TIP 93#: GoldenGate lag

I have a client with Oracle DBs using bi-directional GoldenGate replication in production and UAT environment. I noticed that DBs are out of sync. Checking GoldenGate lag using info all did not show any major lag, Also nothing was reported in GoldenGate log or replication discard file. All processes
were up and running on source and target boxes per the following snaps. (On node A :EXT01SA is primary extract, PPSA01SB is pump which pushes changes to node B, and RESB01SA is replicat which receives changes from node B - The same set of processes exist on node B)

------- Node A --------
GGSCI (########) 1> info all

Program Status Group Lag Time Since Chkpt

MANAGER RUNNING 
EXTRACT RUNNING EXT01SA 00:00:00 00:00:10 
EXTRACT RUNNING PPSA01SB 00:00:00 00:00:01 
REPLICAT RUNNING RESB01SA 00:00:00 00:00:02 

------ Node B ---------

Program Status Group Lag Time Since Chkpt

MANAGER RUNNING 
EXTRACT RUNNING EXT01SB 00:00:00 00:00:03 
EXTRACT RUNNING PPSB01SA 00:00:00 00:00:02 
REPLICAT RUNNING RESA01SB 00:00:00 00:00:01 


Checking further on the GG processes, I found that pump is behind primary extract although it is not reported in info all.In more details, the following shows that Primary extract is on sequence 349 while pump is on sequence 340 !!! When there is no lag, GG pump should read almost the same sequence that primary extract writes.

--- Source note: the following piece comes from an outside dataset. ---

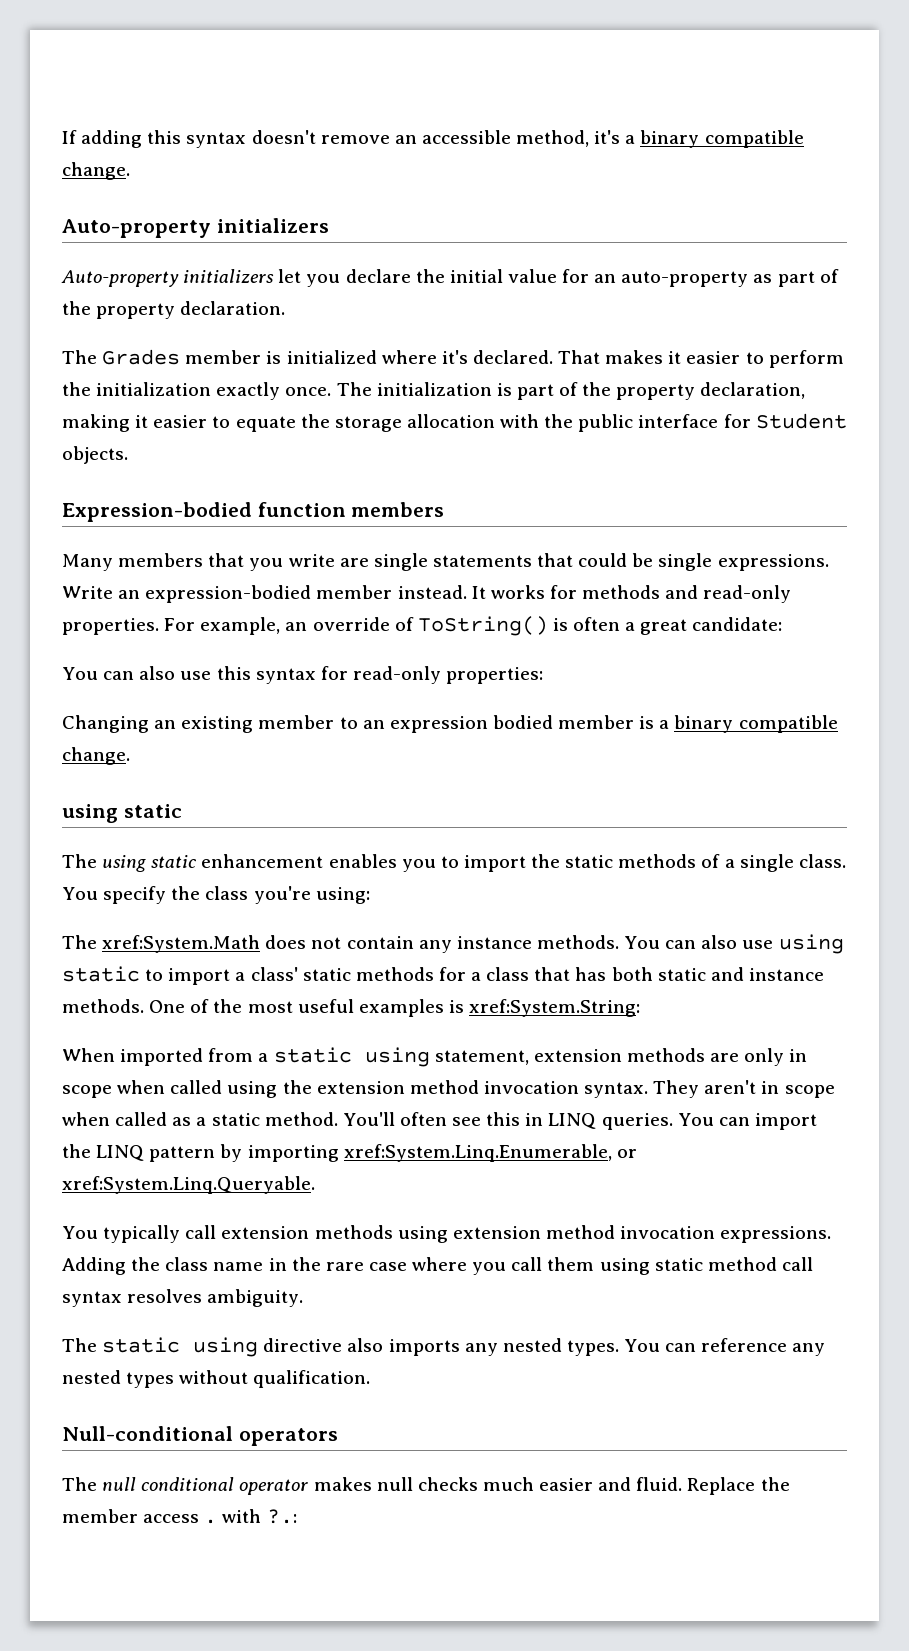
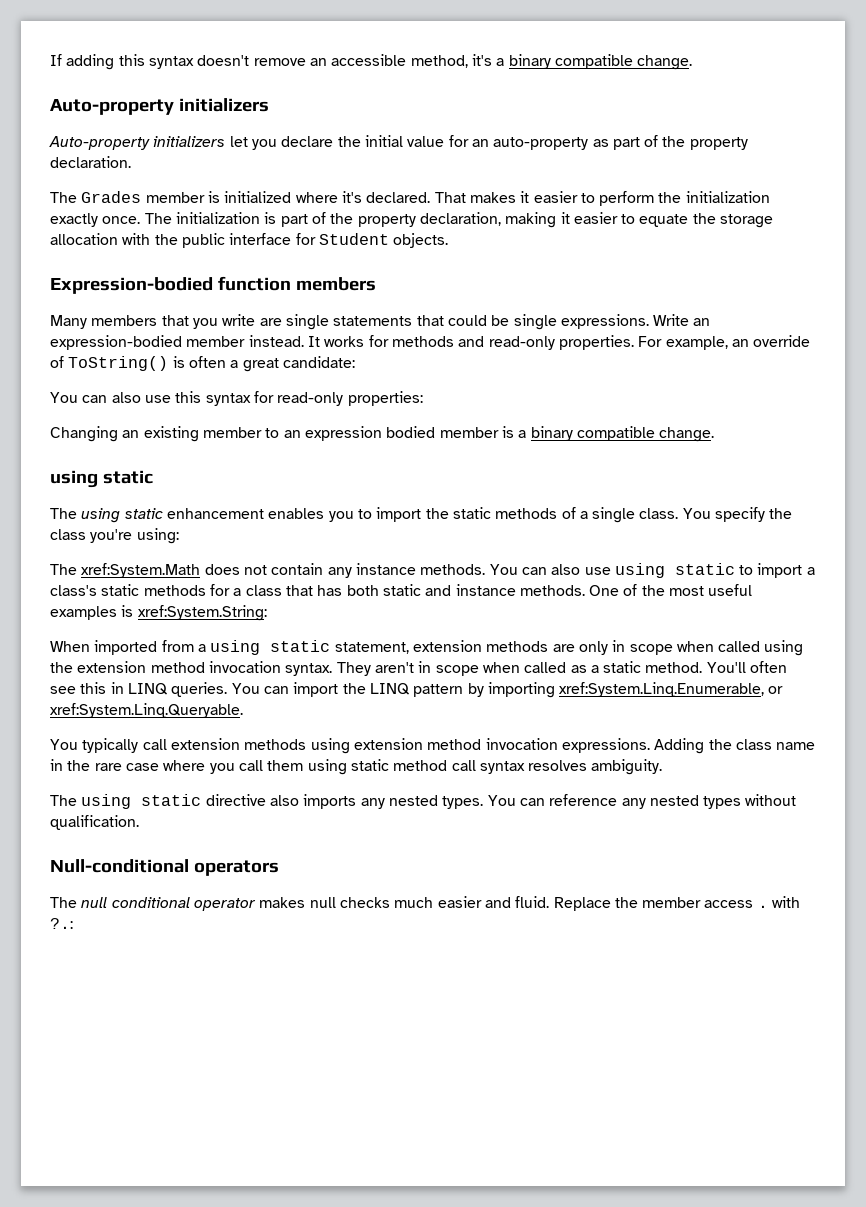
[250,967,298,981] class' -> [50,585,97,596] class's
[273,1047,430,1067] static using -> [210,640,331,655] using static
[102,1337,259,1357] static using -> [81,794,202,809] using static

GGSCI > send extract EXT01SA, status
Sending STATUS request to EXTRACT EXT01SA ...
EXTRACT EXT01SA (PID 21599)
Current status: Recovery complete: At EOF
Current read position:
Sequence #: 5297
RBA: 17509888
Timestamp: ############
Current write position:
 Sequence #: 349 
RBA: 921878
Timestamp: ##########
Extract Trail: ############

GGSCI > send extract PPSA01SB status
Sending STATUS request to EXTRACT PPSA01SB ...

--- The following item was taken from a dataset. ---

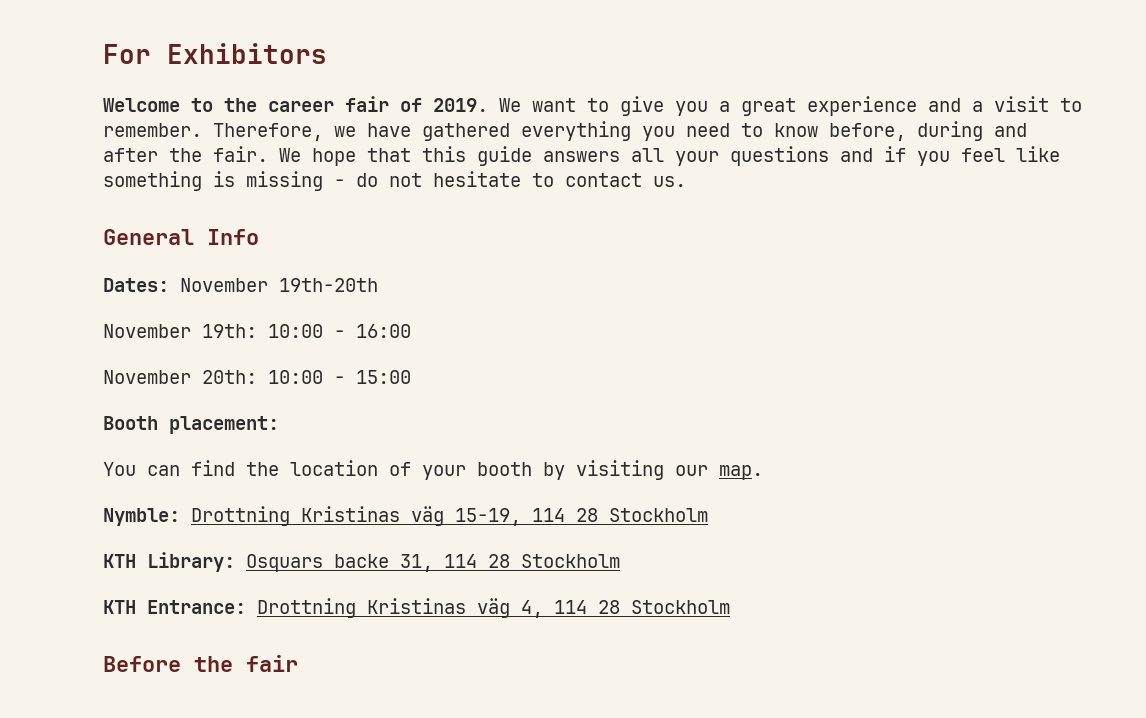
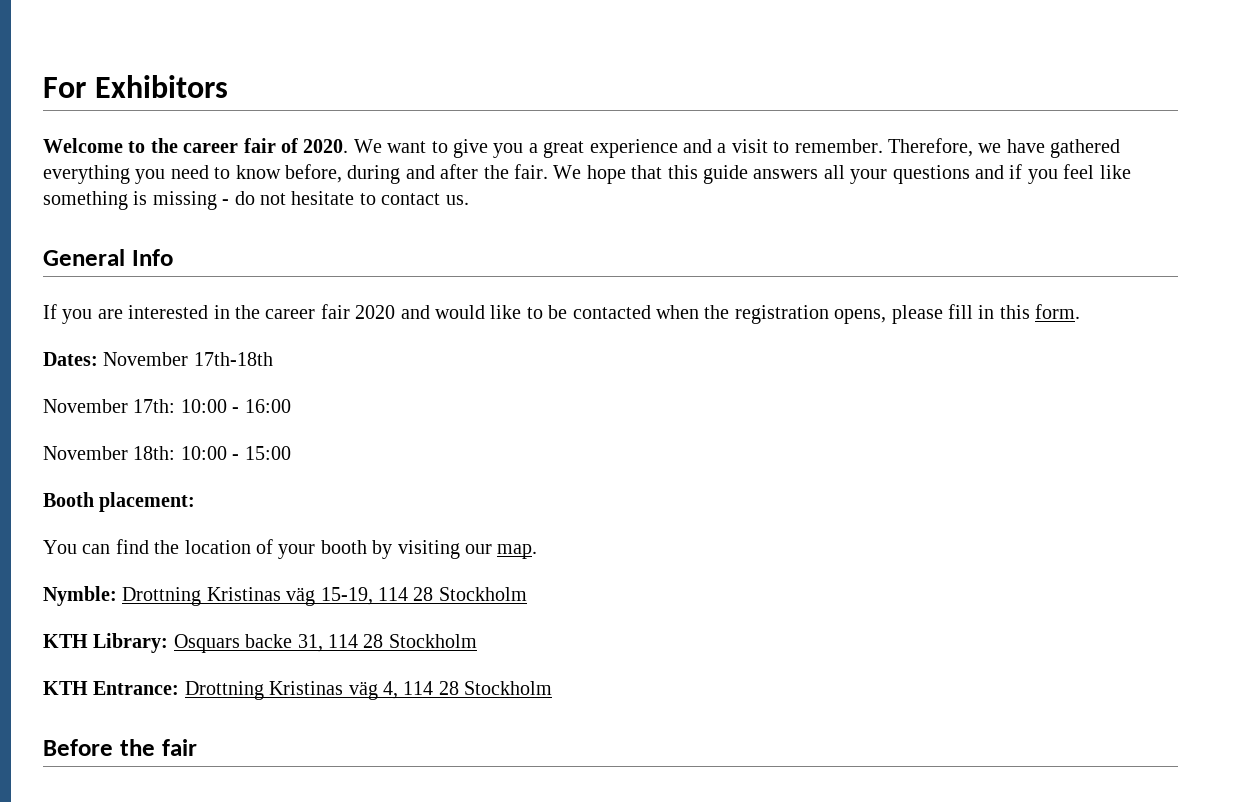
[433,98,488,112] 2019. -> [303,139,349,153] 2020.
(259, 237) none -> [43,304,1081,324] // If you are interested in the career fair 2020 and would like to be contacted when the registration opens, please fill in this form.
[279,278,378,292] [103,324,257,338] 19th-20th // November 19th: -> [193,352,273,366] [43,399,176,413] 17th-18th // November 17th:
[202,370,257,384] 20th: -> [133,446,176,460] 18th:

EXTRACT PPSA01SB (PID 22968)
Current status: Recovery complete: Processing data

Current read position:
Sequence #: 340 
RBA: 472796720
Timestamp: #########
Extract Trail: ############

Current write position:
Sequence #: 737
RBA: 2248444
Timestamp: ###########
Extract Trail: ##########



So now, we know why DBs are out of sync but what is the cause? Checking with log dump, the sequence that GG pump stopped on is the end of file for trail 340. (Interesting !!).
Further checking in GG log showed that the primary extract trail was rolled over manually with alter extract EXT01SA, etrollover; and in GG when a trail file is rolled over manually, Pump and replicat stops with detecting the new trail files and these processes require to be rolled over also. Interestingly enough info all does not show any lag but the moment pump or replicat is rolled over, the commands starts showing the right lag.

Lesson : "info all" command in GoldenGate does not cover all circumstance for reporting lag. The best way is to find out read and write sequence of each GG process and determine the lag.